Brinda always knew that she wanted to be a dancer, even while she was studying to be a chartered accountant. Exposed to both Bharatnathayam and Western dance forms, Brinda encountered true spiritual and emotional fulfilment when she discovered contemporary dance. “Being able to find a form that just allowed me to be myself, to create, was just exhilarating, liberating! I wanted to spend the whole day dancing. Nothing else was satisfying!” she says. After 12 years with STEM Dance Kampni, Brinda found that performance itself was limiting. “When I was dancing, I got so much joy from it that I knew it had to go beyond performance.”

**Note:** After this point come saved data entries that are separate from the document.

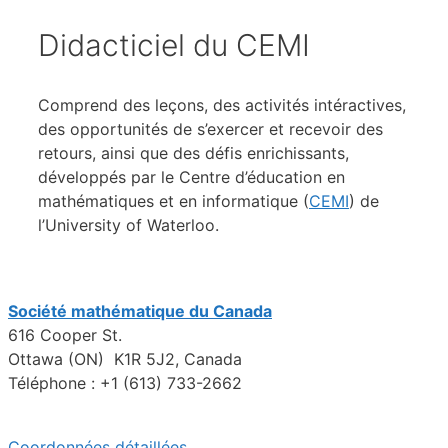
Didacticiel du CEMI
Comprend des leçons, des activités intéractives,
des opportunités de s’exercer et recevoir des
retours, ainsi que des défis enrichissants,
développés par le Centre d’éducation en
mathématiques et en informatique (
CEMI
) de
l’University of Waterloo.
Société mathématique du Canada
616 Cooper St.
Ottawa (ON) K1R 5J2, Canada
Téléphone : +1 (613) 733-2662
Coordonnées détaillées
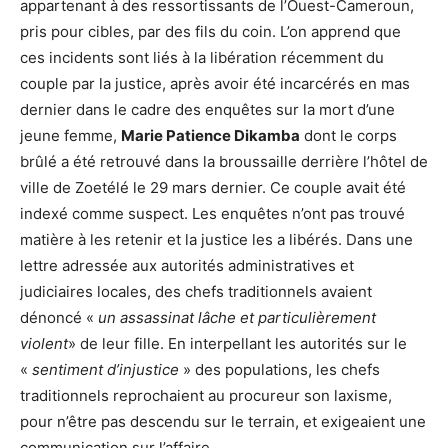
appartenant à des ressortissants de l’Ouest-Cameroun,
pris pour cibles, par des fils du coin. L’on apprend que
ces incidents sont liés à la libération récemment du
couple par la justice, après avoir été incarcérés en mas
dernier dans le cadre des enquêtes sur la mort d’une
jeune femme,
Marie Patience Dikamba
dont le corps
brûlé a été retrouvé dans la broussaille derrière l’hôtel de
ville de Zoetélé le 29 mars dernier. Ce couple avait été
indexé comme suspect. Les enquêtes n’ont pas trouvé
matière à les retenir et la justice les a libérés. Dans une
lettre adressée aux autorités administratives et
judiciaires locales, des chefs traditionnels avaient
dénoncé «
un assassinat lâche et particulièrement
violent
» de leur fille. En interpellant les autorités sur le
«
sentiment d’injustice
» des populations, les chefs
traditionnels reprochaient au procureur son laxisme,
pour n’être pas descendu sur le terrain, et exigeaient une
communication sur l’affaire.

Her own experience of first dance and then arts therapy left her feeling empowered; “It literally made everything ok!” This, she felt, compelled to share with the world. Brinda still enjoys performing, “but the kind of performances I do now comes from Authentic Movement; so it is devised, created from my experience, and I love that!”

How does EAT work in real life? Brinda explains it thus: “Say I access a dream or an image. I question it. And I have a free response to it and see what emerges; or I can draw it out, or create it in clay, using my hands and senses. Then I can move it, which gives me a different experience of the same image; or I can write it, which gives me different answers. Then I try and see how this is relevant in my life, or in which areas of my life this is playing out.”

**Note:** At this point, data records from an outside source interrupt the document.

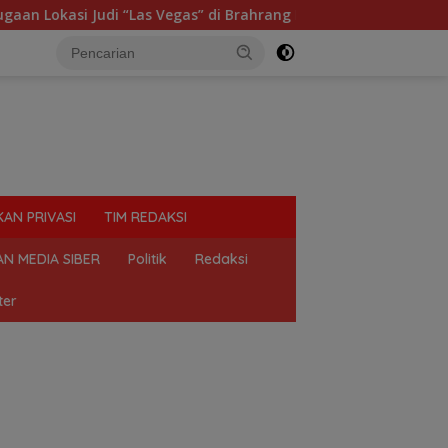
okasi Judi “Las Vegas” di Brahrang Binjai
Praktik Per
KAN PRIVASI
TIM REDAKSI
N MEDIA SIBER
Politik
Redaksi
ter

The answers discovered pave the way to unfetter the mind, heal the emotions and free the spirit, giving birth to a new You. To a practitioner of EAT, the technique and end product of any art discipline is irrelevant. The focus is on the process, how the body feels, where the energy is in the body. “It’s not so much about skills that you learn, but about developing presence. Because the experience is in my body — it is much deeper than the cognitive awareness that I would get in having a conversation with a therapist,” explains Brinda. The term Urban Shaman, as coined by Donahue, sits well.

One of the most challenging aspects when dealing with a client, says Brinda, is having them identify and hold the tension between the polarities — such as work/life and negative/positive character traits. This is what most people struggle with. But if you can do that, “not balancing, but holding the tension, the conflict between the two”, that is when the third path emerges and you gain lucidity, believes Brinda. Donohue adds clarity to that when she says, “You have to go back to your roots to know where you are going.”

Secret safety

Client confidentiality is an integral part of EAT, and sessions are held in a safe, yet playful atmosphere, allowing clients to experiment, explore, express. Cultural differences are but a minor speed bump. “At the core, we are all the same, going through our own journey, and it’s a similar process,” says Brinda.

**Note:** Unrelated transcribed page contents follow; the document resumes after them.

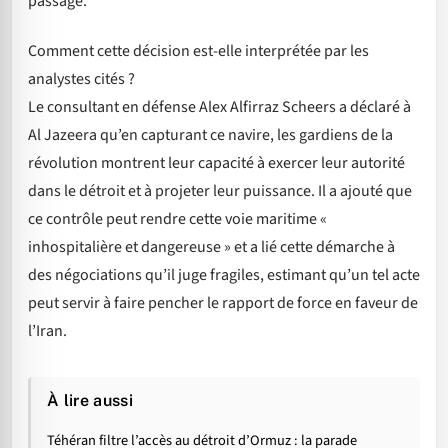
passage.
Comment cette décision est-elle interprétée par les
analystes cités ?
Le consultant en défense Alex Alfirraz Scheers a déclaré à
Al Jazeera qu’en capturant ce navire, les gardiens de la
révolution montrent leur capacité à exercer leur autorité
dans le détroit et à projeter leur puissance. Il a ajouté que
ce contrôle peut rendre cette voie maritime «
inhospitalière et dangereuse » et a lié cette démarche à
des négociations qu’il juge fragiles, estimant qu’un tel acte
peut servir à faire pencher le rapport de force en faveur de
l’Iran.
À lire aussi
Téhéran filtre l’accès au détroit d’Ormuz : la parade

Tracing the history of EAT, Donohue harks back to the two World Wars and the work done by Veterans Associations who tried group music therapy and later dance, drama and visual arts. By the late 1940s/50s, creative arts became “the language of experience that spoke across cultures.” In the 60s/70s, a small group of artistes got together to explore how different arts interlace, and how they could be used as a non-verbal alternative therapy when dealing with trauma.  Recognition was slow.

“Gradually people began to see the effectiveness of the work and experience the power of it,” says Donohue. Such has been its efficacy and increasing popularity that universities in the West now offer a Master’s programme in EAT, while institutes around the globe train expressive arts therapists. In Bengaluru, SMART offers a one-year foundation course in EAT “where we get people to start to look inward, to understand themselves; we hope it will be a journey for the rest of their lives, for it is this personal investment that is the game changer,” says Brinda.

The game changer for Brinda, a mother of three, was, and is, her “fantastic, amazing” husband, Patrice Janvrin. “If you’re not in touch with yourself, there is very little you can provide your family. If the container is strong, the possibilities are endless. I feel lucky Patrice creates the container for me and we create it for the family.”
This is art of the heart at its expressive best.